Every line from the one containing "Us About Effective Climate" to the end of the listing below should be transcribed exactly, and no line outside that span should appear.
· · · · ·
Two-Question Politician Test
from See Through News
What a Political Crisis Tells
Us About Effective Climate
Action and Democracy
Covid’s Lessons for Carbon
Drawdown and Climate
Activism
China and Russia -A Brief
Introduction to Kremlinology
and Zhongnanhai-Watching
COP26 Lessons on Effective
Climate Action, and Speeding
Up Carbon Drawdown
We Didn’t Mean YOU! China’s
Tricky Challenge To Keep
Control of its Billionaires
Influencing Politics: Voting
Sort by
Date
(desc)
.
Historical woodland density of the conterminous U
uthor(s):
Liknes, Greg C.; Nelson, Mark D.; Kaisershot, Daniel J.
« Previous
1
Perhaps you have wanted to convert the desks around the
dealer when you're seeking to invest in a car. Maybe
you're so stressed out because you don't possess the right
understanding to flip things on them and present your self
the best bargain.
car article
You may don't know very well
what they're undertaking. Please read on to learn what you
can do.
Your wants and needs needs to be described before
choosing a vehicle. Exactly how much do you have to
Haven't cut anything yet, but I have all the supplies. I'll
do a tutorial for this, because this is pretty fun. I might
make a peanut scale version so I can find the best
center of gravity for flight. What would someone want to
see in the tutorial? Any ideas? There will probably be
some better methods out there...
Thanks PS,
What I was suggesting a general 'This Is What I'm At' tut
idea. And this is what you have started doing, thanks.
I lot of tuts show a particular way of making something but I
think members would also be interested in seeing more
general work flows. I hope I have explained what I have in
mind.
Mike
· · · · ·
> SOLVED PROBLEM:
Us About Effective Climate
Action and Democracy
Covid’s Lessons for Carbon
Drawdown and Climate
Activism
China and Russia -A Brief
Introduction to Kremlinology
and Zhongnanhai-Watching
COP26 Lessons on Effective
Climate Action, and Speeding
Up Carbon Drawdown
We Didn’t Mean YOU! China’s
Tricky Challenge To Keep
Control of its Billionaires
Influencing Politics: Voting
Sort by
Date
(desc)
.
Historical woodland density of the conterminous U
uthor(s):
Liknes, Greg C.; Nelson, Mark D.; Kaisershot, Daniel J.
« Previous
1
Perhaps you have wanted to convert the desks around the
dealer when you're seeking to invest in a car. Maybe
you're so stressed out because you don't possess the right
understanding to flip things on them and present your self
the best bargain.
car article
You may don't know very well
what they're undertaking. Please read on to learn what you
can do.
Your wants and needs needs to be described before
choosing a vehicle. Exactly how much do you have to
Haven't cut anything yet, but I have all the supplies. I'll
do a tutorial for this, because this is pretty fun. I might
make a peanut scale version so I can find the best
center of gravity for flight. What would someone want to
see in the tutorial? Any ideas? There will probably be
some better methods out there...
Thanks PS,
What I was suggesting a general 'This Is What I'm At' tut
idea. And this is what you have started doing, thanks.
I lot of tuts show a particular way of making something but I
think members would also be interested in seeing more
general work flows. I hope I have explained what I have in
mind.
Mike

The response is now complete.